日本は他国に比べ急速に高齢化が進み、1976年に医療機関で死亡する人の割合が自宅で死亡する人の割合を抜き、病院や施設でなくなる人が増えている。
自宅でのように最期の時間を過ごせるようにと考え、診療所と自宅となるアパートを隣接させ、訪問診療をする医者や看護師、介護福祉士、社会福祉士などすぐ近くにいて、みんなで協力して、末期の患者を看ることのできる『ものがたりの郷』をつくった。最期まで地域で生きたいと考える人を支えることが目的である。
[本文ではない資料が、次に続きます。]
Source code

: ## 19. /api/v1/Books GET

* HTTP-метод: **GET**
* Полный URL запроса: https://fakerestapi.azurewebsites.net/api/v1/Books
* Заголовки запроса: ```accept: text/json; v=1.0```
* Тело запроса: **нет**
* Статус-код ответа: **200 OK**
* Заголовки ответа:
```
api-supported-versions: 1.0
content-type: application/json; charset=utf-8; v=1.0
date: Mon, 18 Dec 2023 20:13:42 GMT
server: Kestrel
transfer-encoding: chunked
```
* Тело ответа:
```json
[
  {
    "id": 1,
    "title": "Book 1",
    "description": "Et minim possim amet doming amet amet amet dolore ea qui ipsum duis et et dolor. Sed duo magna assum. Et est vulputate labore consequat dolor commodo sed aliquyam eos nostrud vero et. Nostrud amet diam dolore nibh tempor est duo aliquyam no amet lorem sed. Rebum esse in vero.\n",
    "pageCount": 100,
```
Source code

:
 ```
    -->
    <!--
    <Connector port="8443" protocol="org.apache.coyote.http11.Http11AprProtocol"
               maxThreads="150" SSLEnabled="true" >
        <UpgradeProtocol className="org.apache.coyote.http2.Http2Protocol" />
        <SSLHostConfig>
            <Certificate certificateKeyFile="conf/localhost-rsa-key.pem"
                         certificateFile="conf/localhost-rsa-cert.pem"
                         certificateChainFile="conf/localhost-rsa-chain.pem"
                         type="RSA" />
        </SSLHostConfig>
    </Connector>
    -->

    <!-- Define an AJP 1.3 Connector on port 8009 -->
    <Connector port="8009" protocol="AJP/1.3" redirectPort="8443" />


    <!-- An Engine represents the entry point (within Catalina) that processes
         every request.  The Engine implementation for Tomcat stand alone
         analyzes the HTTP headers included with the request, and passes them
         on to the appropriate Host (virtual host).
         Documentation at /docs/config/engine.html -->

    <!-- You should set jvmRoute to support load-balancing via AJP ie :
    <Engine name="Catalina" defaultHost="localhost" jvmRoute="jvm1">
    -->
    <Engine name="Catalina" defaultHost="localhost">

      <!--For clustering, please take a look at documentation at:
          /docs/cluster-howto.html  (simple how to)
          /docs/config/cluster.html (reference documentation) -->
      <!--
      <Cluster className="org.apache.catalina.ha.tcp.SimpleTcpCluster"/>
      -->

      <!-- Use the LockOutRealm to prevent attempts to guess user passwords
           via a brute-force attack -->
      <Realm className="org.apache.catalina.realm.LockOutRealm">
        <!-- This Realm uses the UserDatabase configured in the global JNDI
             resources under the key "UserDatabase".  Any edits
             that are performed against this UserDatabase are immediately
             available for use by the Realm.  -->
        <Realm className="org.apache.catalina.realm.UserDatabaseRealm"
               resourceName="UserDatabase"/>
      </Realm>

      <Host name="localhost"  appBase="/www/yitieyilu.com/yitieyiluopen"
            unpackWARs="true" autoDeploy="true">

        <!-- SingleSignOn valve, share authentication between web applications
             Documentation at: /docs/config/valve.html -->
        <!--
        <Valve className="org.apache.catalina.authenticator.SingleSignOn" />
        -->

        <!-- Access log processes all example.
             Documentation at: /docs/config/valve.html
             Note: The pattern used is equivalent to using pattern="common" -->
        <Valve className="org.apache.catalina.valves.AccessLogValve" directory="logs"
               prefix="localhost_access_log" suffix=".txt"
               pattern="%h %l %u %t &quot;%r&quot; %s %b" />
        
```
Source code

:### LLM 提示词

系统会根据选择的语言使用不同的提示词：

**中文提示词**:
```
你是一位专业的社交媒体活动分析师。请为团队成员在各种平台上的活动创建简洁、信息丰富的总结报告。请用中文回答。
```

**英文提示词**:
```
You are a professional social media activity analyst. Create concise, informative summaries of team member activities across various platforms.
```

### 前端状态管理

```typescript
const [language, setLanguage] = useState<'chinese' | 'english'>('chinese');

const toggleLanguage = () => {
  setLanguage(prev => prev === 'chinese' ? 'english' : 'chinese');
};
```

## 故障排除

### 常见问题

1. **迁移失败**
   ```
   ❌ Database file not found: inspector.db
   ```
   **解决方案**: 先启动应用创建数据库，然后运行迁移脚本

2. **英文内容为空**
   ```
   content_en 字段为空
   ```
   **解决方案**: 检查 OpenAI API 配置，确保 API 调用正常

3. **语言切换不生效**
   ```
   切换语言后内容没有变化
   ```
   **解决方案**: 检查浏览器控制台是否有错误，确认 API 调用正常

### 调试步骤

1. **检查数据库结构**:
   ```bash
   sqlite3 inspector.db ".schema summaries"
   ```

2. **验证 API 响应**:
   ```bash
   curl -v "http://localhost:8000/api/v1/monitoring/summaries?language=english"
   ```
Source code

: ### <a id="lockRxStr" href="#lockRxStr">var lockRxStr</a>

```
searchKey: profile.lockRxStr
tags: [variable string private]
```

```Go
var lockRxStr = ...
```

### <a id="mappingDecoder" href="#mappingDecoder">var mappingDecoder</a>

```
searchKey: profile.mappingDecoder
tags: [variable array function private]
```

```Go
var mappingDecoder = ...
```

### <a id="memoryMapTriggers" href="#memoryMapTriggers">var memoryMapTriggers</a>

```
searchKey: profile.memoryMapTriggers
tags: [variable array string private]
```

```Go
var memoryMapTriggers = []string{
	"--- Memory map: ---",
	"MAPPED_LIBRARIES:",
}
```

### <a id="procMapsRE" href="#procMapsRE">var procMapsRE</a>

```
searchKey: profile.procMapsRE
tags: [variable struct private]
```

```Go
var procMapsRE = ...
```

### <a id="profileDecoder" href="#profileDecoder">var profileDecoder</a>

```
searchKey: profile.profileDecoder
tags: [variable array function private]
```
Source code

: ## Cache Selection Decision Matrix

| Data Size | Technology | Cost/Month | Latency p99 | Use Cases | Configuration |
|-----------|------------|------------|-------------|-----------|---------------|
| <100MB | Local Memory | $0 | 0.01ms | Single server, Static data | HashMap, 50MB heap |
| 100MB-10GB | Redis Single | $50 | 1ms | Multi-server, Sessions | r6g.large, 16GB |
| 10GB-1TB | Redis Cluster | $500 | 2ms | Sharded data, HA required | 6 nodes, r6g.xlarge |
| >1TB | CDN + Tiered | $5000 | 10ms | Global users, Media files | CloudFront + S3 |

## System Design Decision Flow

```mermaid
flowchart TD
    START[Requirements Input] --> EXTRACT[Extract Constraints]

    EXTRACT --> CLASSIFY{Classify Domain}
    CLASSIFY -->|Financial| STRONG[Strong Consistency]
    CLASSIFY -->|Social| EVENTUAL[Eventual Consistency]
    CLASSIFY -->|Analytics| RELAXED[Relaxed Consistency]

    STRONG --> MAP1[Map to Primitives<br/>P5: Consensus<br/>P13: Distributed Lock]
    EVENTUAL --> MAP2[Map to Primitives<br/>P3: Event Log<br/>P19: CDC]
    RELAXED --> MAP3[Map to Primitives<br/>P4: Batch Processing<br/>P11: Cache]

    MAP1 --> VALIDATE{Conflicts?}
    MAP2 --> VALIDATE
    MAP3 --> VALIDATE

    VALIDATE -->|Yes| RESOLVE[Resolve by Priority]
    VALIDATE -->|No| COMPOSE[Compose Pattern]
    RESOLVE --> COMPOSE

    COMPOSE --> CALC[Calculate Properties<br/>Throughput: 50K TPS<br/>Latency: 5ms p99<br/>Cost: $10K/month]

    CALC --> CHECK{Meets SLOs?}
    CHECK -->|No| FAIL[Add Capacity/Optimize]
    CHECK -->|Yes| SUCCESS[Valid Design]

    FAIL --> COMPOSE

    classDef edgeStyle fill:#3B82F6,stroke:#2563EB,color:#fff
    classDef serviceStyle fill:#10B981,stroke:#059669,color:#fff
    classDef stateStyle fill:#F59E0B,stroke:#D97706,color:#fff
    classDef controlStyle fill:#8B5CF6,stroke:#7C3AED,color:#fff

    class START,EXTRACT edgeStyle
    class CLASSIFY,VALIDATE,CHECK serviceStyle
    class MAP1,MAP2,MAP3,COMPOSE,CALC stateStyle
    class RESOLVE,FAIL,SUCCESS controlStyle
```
ここは、ペットを連れてきたり、お酒を飲んだり、自宅にもすぐに帰ることもできる場所である。人が亡くなる場所ではなく、最後の時間を過ごす場所である。
このような施設をつくるきっかけとなったことの一つに、病院で救急担当をしていたときの経験がある。2週間泊まり込みで救った患者が、礼も言わずに退院し、違和感を感じた。後に警察からその患者が殺人を犯し、その後自殺を図ったと伝えられた。この時、救った命は何だったのかとたいへん悩んだ。『"命"は救ったけど救えなかった"いのち"がある』と思った。
今は経験を積み、この時の答えが導き出せた。人の命には、生命体としての生物学的な"命"と、その人の生き方や経験、背負ってきたことなどがあって今生きているという"いのち"との二つがあることに気付いたからである。
医学の目的は、"命"を救うことと"命"を延ばすこと、すなわち延命と救命である。おかげで私たちは長寿になり、それはとても重要なことでもある。反面、医学ではその方がこれまでどんな生き方をしてきたかを見つめることはない。
ある時、亡くなったおばあさんにお孫さんが『あなたはきめられたじゅみょうをせいいっぱい生きました。ここにしょうします。』と書いた手紙を枕元においた。私は医者として"命"の死亡診断書を書いたが、この手紙は、"いのち"の死亡診断書であると思った。おばあちゃんがお孫さんをどれだけ大事に育ててきたか。お孫さんがおばあちゃんのことをどれだけ親身に思っていたかがこの手紙から分かる。これが"いのち"の意味である。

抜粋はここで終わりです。